• Document text
Although this allows you to simulate values from a distribution, you may want to generate samples from existing data. You have already seen the function for this: sample. As you have seen, this function allows you to specify the vector you want to sample from, the number of samples you want, whether you want to replace the values or not, and whether you want to change the probability of sampling particular values, which are equal by default. As an example, let’s sample from our vector of ages:

> sample(age, size = 5)
[1] 28 46 20 49 23
>sample(age, size = 5, replace = TRUE)
[1] 20 20 23 28 41

As we saw previously, the replace argument here is allowing values to be sampled again when it is set to TRUE whereas when it is set to FALSE a value cannot be sampled again after it has been sampled once.


Note: Re-creating Simulated Values

If you want to be able to re-create the random samples you generated, you will need to set the random seed. You can do this with the function set.seed, which simply takes an integer value to indicate the seed to use. You can also use this function to change the type of random number generator used. See the help documentation for more details.

• Data section

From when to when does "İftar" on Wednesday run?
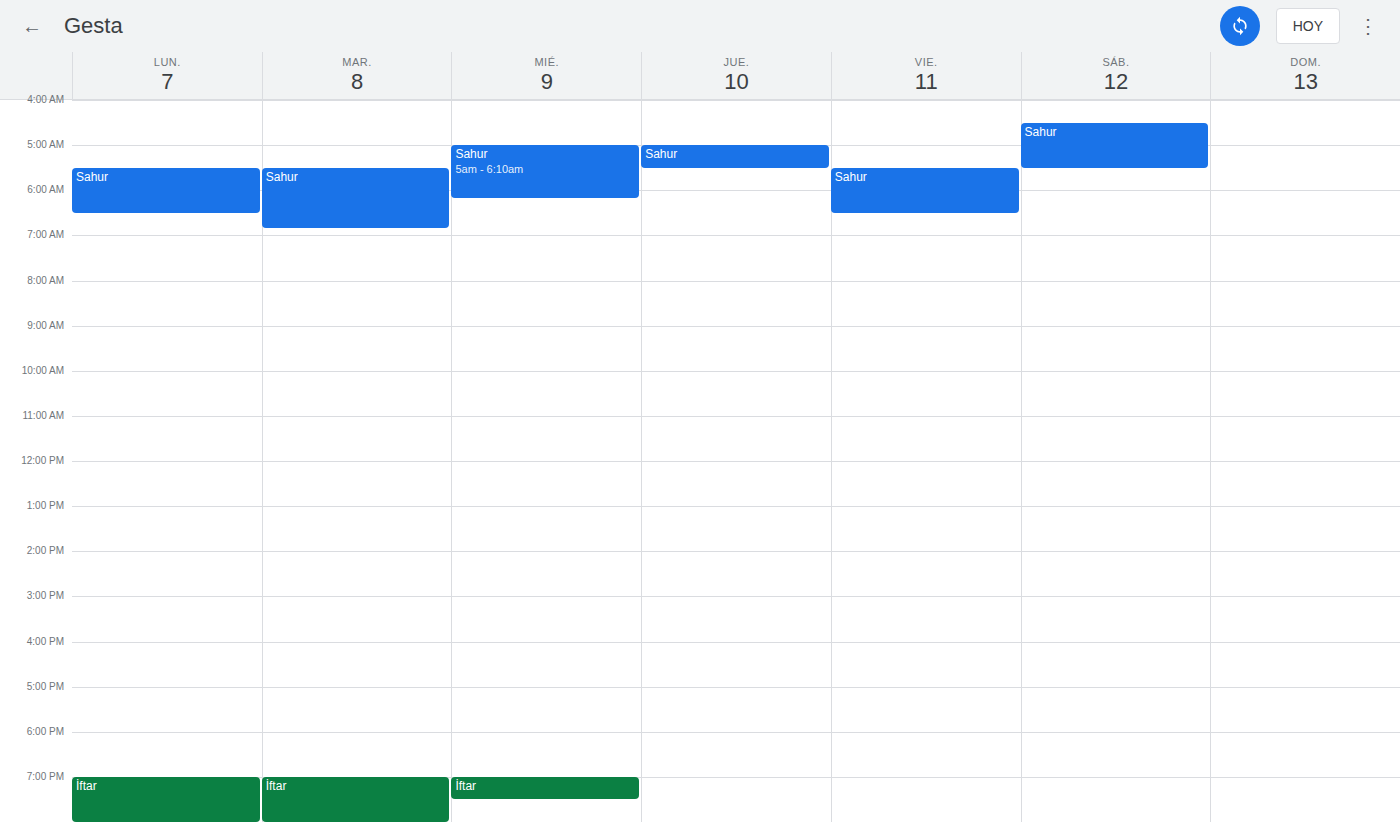
7:00 PM to 7:30 PM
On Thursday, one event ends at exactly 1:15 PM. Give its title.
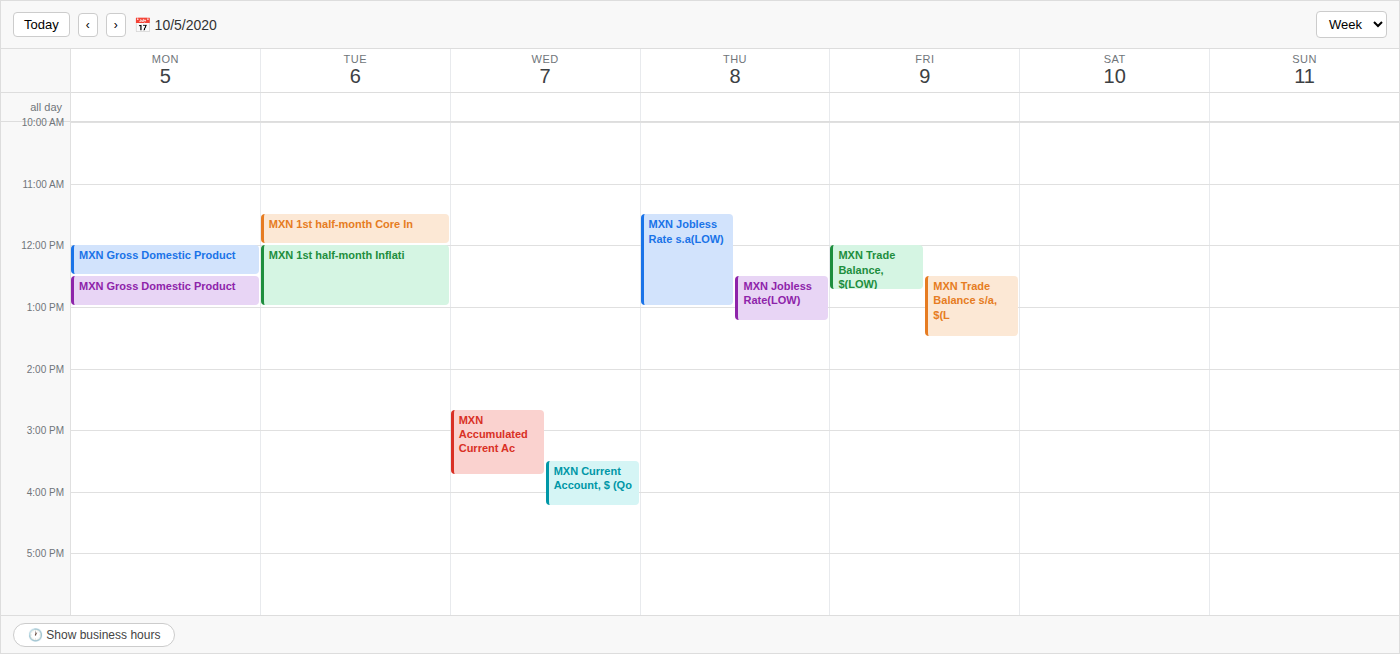
"MXN Jobless Rate(LOW)"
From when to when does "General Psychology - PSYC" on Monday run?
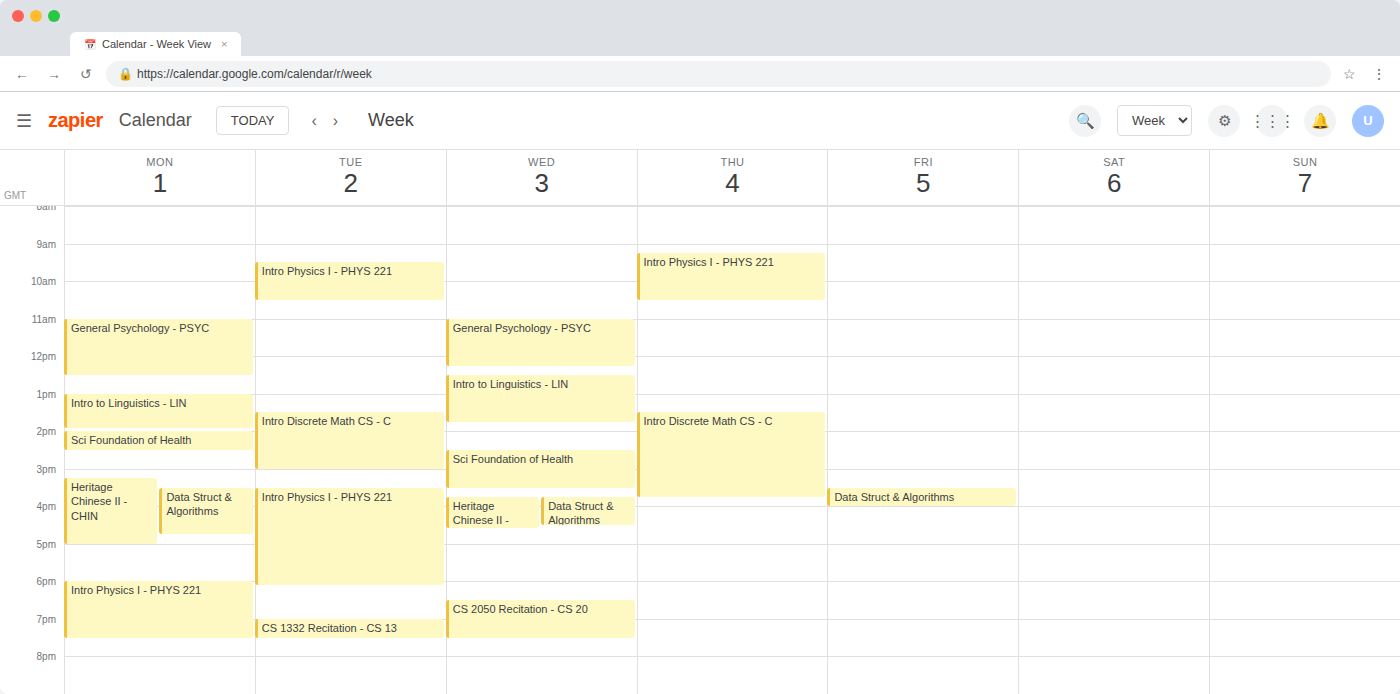
11:00 to 12:30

• Tasks for this exercise
1. In the text on sampling in R, which function sets the random seed so that random samples can be re-created?
2. Copy the stretch of the sampling text from "[1] 20 20 23" through "for more details.".

• Final results
1. set.seed, which takes an integer value indicating the seed to use.

2.
[1] 20 20 23 28 41

As we saw previously, the replace argument here is allowing values to be sampled again when it is set to TRUE whereas when it is set to FALSE a value cannot be sampled again after it has been sampled once.


Note: Re-creating Simulated Values

If you want to be able to re-create the random samples you generated, you will need to set the random seed. You can do this with the function set.seed, which simply takes an integer value to indicate the seed to use. You can also use this function to change the type of random number generator used. See the help documentation for more details.